From the same authority we learn, that Mr. Oldys, in the latter part of his life, abandoned himself to drinking, and was almost continually in a state of intoxication. At the funeral of the princess Caroline he was in such a situation as to be scarcely able to walk, and actually reeled about with a crown on a cushion, to the great scandal of his brethren *. He is said also to have been much addicted to low company.

His excesses, however, seem not to have shortened his life, though they might render his old age unrespected: he died April 15, 1761, at the age of sixty-five, and was buried the 19th following in the North aisle of the church of St. Bennet, Paul's-wharf, towards the upper end of the aisle. He left no will; and the property he possessed was barely sufficient to defray his debts and funeral expences: administration therefore was claimed by, and granted to, a creditor, Dr. Taylor the oculist, to whose family he was under obligations for acts of kindness to him beyond the loan of the money for which he was indebted.

Of the writings of Mr. Oldys, some of which were anonymous, the following account is probably very imperfect: 1. In the British Museum is Oldys's copy of "Langbaine's Lives," &c. not interleaved, but filled with notes written in the margin, and between the lines, in an extremely small hand. It came to the Museum as a part of the library of Dr. Birch, who bought it at an auction of Oldys's books and papers for one guinea.

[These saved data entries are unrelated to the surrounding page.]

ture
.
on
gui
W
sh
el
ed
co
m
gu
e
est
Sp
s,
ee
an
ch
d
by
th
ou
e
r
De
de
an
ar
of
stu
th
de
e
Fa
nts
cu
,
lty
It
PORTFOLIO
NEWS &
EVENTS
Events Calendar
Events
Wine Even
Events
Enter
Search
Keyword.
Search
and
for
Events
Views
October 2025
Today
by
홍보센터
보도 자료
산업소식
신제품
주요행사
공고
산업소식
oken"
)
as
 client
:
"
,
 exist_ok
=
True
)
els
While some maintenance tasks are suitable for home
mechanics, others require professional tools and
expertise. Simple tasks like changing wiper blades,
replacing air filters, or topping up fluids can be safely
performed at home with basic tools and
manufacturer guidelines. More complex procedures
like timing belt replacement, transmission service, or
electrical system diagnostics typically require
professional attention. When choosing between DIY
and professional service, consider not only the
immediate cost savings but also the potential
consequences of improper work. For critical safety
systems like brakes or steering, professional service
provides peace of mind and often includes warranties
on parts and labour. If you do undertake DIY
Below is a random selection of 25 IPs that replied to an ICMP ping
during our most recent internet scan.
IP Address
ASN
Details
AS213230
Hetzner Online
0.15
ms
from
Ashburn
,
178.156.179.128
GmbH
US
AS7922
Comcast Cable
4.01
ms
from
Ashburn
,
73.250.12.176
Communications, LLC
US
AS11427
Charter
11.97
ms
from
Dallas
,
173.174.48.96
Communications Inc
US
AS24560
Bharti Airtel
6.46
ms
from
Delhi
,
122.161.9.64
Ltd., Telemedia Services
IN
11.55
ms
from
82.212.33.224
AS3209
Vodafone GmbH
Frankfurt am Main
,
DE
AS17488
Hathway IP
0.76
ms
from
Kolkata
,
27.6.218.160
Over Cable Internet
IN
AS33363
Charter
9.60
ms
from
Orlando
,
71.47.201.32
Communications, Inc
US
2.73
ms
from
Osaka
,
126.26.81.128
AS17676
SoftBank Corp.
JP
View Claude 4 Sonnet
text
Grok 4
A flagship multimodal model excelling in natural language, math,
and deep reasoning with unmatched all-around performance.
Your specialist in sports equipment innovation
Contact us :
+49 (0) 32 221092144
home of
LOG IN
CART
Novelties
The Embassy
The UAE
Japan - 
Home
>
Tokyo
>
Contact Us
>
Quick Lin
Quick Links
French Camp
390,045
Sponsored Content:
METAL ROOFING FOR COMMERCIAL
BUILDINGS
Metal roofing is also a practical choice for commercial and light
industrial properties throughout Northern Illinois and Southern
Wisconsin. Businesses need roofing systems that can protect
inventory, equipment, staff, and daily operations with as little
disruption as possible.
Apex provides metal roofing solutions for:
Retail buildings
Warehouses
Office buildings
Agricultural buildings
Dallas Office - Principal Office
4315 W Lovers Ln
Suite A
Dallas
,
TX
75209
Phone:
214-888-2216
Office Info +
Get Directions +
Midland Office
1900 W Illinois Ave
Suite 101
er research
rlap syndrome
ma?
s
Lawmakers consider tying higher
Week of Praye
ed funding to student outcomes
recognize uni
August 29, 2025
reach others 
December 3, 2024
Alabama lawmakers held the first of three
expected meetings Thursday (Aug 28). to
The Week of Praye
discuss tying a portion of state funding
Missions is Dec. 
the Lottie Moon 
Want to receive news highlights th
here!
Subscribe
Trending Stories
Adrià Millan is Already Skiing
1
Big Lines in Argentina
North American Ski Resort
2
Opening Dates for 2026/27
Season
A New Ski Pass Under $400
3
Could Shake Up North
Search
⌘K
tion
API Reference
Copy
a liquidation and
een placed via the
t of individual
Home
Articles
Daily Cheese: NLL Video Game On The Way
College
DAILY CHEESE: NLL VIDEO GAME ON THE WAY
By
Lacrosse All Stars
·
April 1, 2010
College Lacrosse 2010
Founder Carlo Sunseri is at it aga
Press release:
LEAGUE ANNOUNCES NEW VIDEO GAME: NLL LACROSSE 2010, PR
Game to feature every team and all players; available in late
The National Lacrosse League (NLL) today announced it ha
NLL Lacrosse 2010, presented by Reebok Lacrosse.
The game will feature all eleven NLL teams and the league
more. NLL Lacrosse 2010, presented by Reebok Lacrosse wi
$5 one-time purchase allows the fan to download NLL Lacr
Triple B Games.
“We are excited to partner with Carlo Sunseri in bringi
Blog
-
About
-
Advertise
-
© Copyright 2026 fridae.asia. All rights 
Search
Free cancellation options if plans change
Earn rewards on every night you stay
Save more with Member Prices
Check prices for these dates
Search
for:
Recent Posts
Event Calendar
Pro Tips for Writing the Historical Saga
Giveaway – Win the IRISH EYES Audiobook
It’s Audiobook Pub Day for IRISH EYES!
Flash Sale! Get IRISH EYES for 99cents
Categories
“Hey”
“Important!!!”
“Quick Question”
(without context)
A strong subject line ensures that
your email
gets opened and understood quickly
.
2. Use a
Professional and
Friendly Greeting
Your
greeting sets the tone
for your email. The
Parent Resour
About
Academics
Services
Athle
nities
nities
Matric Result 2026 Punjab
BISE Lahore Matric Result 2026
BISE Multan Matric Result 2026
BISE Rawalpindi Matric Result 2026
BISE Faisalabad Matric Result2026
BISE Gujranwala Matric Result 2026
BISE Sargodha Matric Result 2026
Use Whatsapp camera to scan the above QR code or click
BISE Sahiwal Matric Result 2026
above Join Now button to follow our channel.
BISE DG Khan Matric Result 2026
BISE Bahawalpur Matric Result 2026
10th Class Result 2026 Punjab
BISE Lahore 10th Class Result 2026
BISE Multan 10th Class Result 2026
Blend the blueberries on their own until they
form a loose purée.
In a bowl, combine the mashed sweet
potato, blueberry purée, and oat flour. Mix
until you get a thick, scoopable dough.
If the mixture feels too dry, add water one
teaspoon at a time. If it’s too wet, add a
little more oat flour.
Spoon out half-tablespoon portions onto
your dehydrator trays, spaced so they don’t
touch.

Transcripts of this have been made by various literary gentlemen. 2. Mr. Gough, in the first volume of his "British Topography," p. 567, tells us, that he had "been favoured, by George Steevens, esq. with the use of a thick folio of titles of books and pamphlets relative to London, and occasionally to Westminster and Middlesex, from 1521 to 1758, collected by the late Mr. Oldys, with many others added, as it seems, in another hand. Among them," he adds, "are many purely historical, and many of too low a kind to rank under the head of topography or history. The rest, which are very numerous, I have inserted, marked Q, with corrections, &c. of those I had myself collected. Mr. Steevens purchased this MS. of T. Davies, who bought Mr. Oldys's library. It had been in the hands of Dr. Berkenhout, who had a

This story is doubted by Mr. Noble, who says that the crown, on such

funeral occasions, is always carried by Clarenceux, not Norroy.